**TASK DESCRIPTION**: Copy out all of the records below word for word, leaving out the pictures.

**SOURCE MATERIAL**:
*** Begin section ***

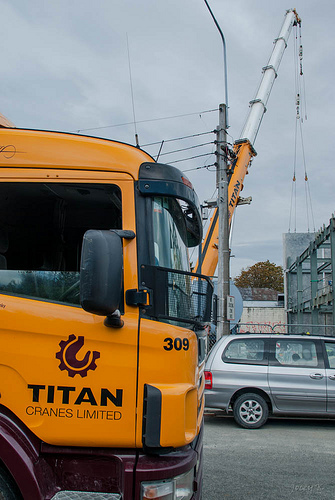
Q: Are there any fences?
A: No, there are no fences.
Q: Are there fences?
A: No, there are no fences.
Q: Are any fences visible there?
A: No, there are no fences.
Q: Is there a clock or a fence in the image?
A: No, there are no fences or clocks.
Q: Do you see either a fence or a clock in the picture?
A: No, there are no fences or clocks.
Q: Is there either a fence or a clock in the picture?
A: No, there are no fences or clocks.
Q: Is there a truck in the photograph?
A: Yes, there is a truck.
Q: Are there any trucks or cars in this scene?
A: Yes, there is a truck.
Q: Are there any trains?
A: No, there are no trains.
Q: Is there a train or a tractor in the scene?
A: No, there are no trains or tractors.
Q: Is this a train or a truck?
A: This is a truck.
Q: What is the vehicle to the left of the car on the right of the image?
A: The vehicle is a truck.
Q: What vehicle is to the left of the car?
A: The vehicle is a truck.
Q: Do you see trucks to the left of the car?
A: Yes, there is a truck to the left of the car.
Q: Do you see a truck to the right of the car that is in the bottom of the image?
A: No, the truck is to the left of the car.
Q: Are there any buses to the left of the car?
A: No, there is a truck to the left of the car.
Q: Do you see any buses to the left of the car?
A: No, there is a truck to the left of the car.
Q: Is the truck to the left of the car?
A: Yes, the truck is to the left of the car.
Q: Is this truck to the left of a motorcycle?
A: No, the truck is to the left of the car.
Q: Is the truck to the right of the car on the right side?
A: No, the truck is to the left of the car.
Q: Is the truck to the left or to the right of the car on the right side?
A: The truck is to the left of the car.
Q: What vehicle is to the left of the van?
A: The vehicle is a truck.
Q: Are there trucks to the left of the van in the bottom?
A: Yes, there is a truck to the left of the van.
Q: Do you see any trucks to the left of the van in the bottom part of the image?
A: Yes, there is a truck to the left of the van.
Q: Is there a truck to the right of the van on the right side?
A: No, the truck is to the left of the van.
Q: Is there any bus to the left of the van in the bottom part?
A: No, there is a truck to the left of the van.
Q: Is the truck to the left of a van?
A: Yes, the truck is to the left of a van.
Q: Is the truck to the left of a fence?
A: No, the truck is to the left of a van.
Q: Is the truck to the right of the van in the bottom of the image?
A: No, the truck is to the left of the van.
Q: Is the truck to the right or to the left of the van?
A: The truck is to the left of the van.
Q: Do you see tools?
A: No, there are no tools.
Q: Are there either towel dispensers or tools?
A: No, there are no tools or towel dispensers.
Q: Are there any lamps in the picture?
A: No, there are no lamps.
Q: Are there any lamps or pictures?
A: No, there are no lamps or pictures.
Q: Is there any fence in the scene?
A: No, there are no fences.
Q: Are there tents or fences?
A: No, there are no fences or tents.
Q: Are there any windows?
A: Yes, there is a window.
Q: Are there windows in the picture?
A: Yes, there is a window.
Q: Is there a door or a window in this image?
A: Yes, there is a window.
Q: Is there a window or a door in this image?
A: Yes, there is a window.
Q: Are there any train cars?
A: No, there are no train cars.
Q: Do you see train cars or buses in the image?
A: No, there are no train cars or buses.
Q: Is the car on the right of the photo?
A: Yes, the car is on the right of the image.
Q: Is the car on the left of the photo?
A: No, the car is on the right of the image.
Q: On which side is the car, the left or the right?
A: The car is on the right of the image.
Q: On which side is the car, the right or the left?
A: The car is on the right of the image.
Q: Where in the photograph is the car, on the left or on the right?
A: The car is on the right of the image.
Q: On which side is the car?
A: The car is on the right of the image.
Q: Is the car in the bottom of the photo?
A: Yes, the car is in the bottom of the image.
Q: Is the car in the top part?
A: No, the car is in the bottom of the image.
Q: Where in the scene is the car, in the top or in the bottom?
A: The car is in the bottom of the image.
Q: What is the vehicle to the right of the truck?
A: The vehicle is a car.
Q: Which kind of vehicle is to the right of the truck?
A: The vehicle is a car.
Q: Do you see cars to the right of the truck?
A: Yes, there is a car to the right of the truck.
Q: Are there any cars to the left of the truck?
A: No, the car is to the right of the truck.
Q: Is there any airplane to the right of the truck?
A: No, there is a car to the right of the truck.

*** End section ***

**RESULT OF THIS TASK**:
Q: Are there any fences?
A: No, there are no fences.
Q: Are there fences?
A: No, there are no fences.
Q: Are any fences visible there?
A: No, there are no fences.
Q: Is there a clock or a fence in the image?
A: No, there are no fences or clocks.
Q: Do you see either a fence or a clock in the picture?
A: No, there are no fences or clocks.
Q: Is there either a fence or a clock in the picture?
A: No, there are no fences or clocks.
Q: Is there a truck in the photograph?
A: Yes, there is a truck.
Q: Are there any trucks or cars in this scene?
A: Yes, there is a truck.
Q: Are there any trains?
A: No, there are no trains.
Q: Is there a train or a tractor in the scene?
A: No, there are no trains or tractors.
Q: Is this a train or a truck?
A: This is a truck.
Q: What is the vehicle to the left of the car on the right of the image?
A: The vehicle is a truck.
Q: What vehicle is to the left of the car?
A: The vehicle is a truck.
Q: Do you see trucks to the left of the car?
A: Yes, there is a truck to the left of the car.
Q: Do you see a truck to the right of the car that is in the bottom of the image?
A: No, the truck is to the left of the car.
Q: Are there any buses to the left of the car?
A: No, there is a truck to the left of the car.
Q: Do you see any buses to the left of the car?
A: No, there is a truck to the left of the car.
Q: Is the truck to the left of the car?
A: Yes, the truck is to the left of the car.
Q: Is this truck to the left of a motorcycle?
A: No, the truck is to the left of the car.
Q: Is the truck to the right of the car on the right side?
A: No, the truck is to the left of the car.
Q: Is the truck to the left or to the right of the car on the right side?
A: The truck is to the left of the car.
Q: What vehicle is to the left of the van?
A: The vehicle is a truck.
Q: Are there trucks to the left of the van in the bottom?
A: Yes, there is a truck to the left of the van.
Q: Do you see any trucks to the left of the van in the bottom part of the image?
A: Yes, there is a truck to the left of the van.
Q: Is there a truck to the right of the van on the right side?
A: No, the truck is to the left of the van.
Q: Is there any bus to the left of the van in the bottom part?
A: No, there is a truck to the left of the van.
Q: Is the truck to the left of a van?
A: Yes, the truck is to the left of a van.
Q: Is the truck to the left of a fence?
A: No, the truck is to the left of a van.
Q: Is the truck to the right of the van in the bottom of the image?
A: No, the truck is to the left of the van.
Q: Is the truck to the right or to the left of the van?
A: The truck is to the left of the van.
Q: Do you see tools?
A: No, there are no tools.
Q: Are there either towel dispensers or tools?
A: No, there are no tools or towel dispensers.
Q: Are there any lamps in the picture?
A: No, there are no lamps.
Q: Are there any lamps or pictures?
A: No, there are no lamps or pictures.
Q: Is there any fence in the scene?
A: No, there are no fences.
Q: Are there tents or fences?
A: No, there are no fences or tents.
Q: Are there any windows?
A: Yes, there is a window.
Q: Are there windows in the picture?
A: Yes, there is a window.
Q: Is there a door or a window in this image?
A: Yes, there is a window.
Q: Is there a window or a door in this image?
A: Yes, there is a window.
Q: Are there any train cars?
A: No, there are no train cars.
Q: Do you see train cars or buses in the image?
A: No, there are no train cars or buses.
Q: Is the car on the right of the photo?
A: Yes, the car is on the right of the image.
Q: Is the car on the left of the photo?
A: No, the car is on the right of the image.
Q: On which side is the car, the left or the right?
A: The car is on the right of the image.
Q: On which side is the car, the right or the left?
A: The car is on the right of the image.
Q: Where in the photograph is the car, on the left or on the right?
A: The car is on the right of the image.
Q: On which side is the car?
A: The car is on the right of the image.
Q: Is the car in the bottom of the photo?
A: Yes, the car is in the bottom of the image.
Q: Is the car in the top part?
A: No, the car is in the bottom of the image.
Q: Where in the scene is the car, in the top or in the bottom?
A: The car is in the bottom of the image.
Q: What is the vehicle to the right of the truck?
A: The vehicle is a car.
Q: Which kind of vehicle is to the right of the truck?
A: The vehicle is a car.
Q: Do you see cars to the right of the truck?
A: Yes, there is a car to the right of the truck.
Q: Are there any cars to the left of the truck?
A: No, the car is to the right of the truck.
Q: Is there any airplane to the right of the truck?
A: No, there is a car to the right of the truck.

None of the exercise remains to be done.